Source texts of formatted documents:
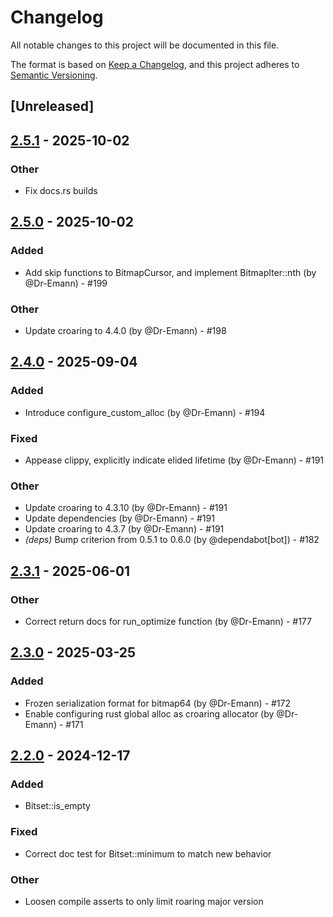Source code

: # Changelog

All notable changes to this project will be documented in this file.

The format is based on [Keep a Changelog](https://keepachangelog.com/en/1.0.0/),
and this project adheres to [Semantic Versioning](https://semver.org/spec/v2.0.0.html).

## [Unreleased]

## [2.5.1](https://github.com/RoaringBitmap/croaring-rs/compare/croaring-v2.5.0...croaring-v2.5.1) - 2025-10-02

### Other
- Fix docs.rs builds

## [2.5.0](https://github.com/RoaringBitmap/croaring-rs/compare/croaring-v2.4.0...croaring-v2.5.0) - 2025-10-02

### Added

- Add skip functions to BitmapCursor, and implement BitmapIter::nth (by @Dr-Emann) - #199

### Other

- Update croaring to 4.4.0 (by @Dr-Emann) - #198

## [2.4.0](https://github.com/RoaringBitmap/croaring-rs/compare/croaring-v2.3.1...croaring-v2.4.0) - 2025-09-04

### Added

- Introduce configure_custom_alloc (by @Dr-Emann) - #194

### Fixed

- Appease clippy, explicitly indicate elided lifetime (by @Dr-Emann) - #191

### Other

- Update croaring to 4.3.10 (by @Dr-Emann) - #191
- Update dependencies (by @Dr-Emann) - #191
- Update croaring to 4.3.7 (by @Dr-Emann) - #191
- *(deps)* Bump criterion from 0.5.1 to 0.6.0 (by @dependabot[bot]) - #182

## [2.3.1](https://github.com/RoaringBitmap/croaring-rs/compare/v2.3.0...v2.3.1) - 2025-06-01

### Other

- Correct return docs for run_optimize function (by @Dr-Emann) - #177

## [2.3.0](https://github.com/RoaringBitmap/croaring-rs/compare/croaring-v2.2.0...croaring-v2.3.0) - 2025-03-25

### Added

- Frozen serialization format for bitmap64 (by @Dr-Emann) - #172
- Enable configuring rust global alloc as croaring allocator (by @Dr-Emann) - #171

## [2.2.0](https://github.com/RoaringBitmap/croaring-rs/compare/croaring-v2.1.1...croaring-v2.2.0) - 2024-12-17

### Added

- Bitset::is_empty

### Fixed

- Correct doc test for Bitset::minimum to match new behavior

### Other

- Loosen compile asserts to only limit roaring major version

...

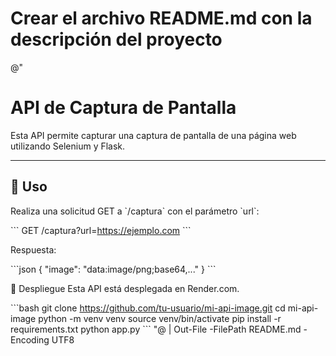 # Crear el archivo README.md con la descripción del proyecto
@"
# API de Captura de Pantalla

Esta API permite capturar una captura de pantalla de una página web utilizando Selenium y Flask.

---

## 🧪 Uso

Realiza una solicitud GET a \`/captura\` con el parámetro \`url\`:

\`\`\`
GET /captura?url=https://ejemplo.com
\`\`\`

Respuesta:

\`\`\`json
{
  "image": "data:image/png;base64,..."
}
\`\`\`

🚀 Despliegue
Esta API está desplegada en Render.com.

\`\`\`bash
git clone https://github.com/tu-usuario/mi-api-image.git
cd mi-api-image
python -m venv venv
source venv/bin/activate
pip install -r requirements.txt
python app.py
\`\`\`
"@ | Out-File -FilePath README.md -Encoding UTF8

--

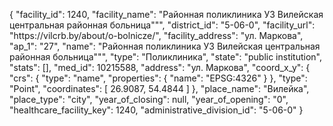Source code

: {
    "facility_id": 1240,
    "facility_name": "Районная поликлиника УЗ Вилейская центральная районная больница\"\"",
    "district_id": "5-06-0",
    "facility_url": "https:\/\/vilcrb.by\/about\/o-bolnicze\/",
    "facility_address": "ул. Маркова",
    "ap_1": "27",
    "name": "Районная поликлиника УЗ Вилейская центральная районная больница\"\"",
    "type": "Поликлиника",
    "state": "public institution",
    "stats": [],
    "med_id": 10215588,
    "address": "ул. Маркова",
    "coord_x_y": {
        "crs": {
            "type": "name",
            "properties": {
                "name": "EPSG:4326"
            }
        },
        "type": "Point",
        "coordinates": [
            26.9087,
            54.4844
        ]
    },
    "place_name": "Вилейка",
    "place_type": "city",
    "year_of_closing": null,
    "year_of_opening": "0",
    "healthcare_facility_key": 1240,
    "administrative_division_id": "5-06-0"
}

• **Problem to work on**
Edit the lines between the one holding "Realiza una solicitud" and the one holding "Esta API está desplegada en Render.com.", inclusive, so that "solicitud" becomes "petición", and give back only those lines with nothing else changed.

• **Solution to this problem**
Realiza una petición GET a \`/captura\` con el parámetro \`url\`:

\`\`\`
GET /captura?url=https://ejemplo.com
\`\`\`

Respuesta:

\`\`\`json
{
  "image": "data:image/png;base64,..."
}
\`\`\`

🚀 Despliegue
Esta API está desplegada en Render.com.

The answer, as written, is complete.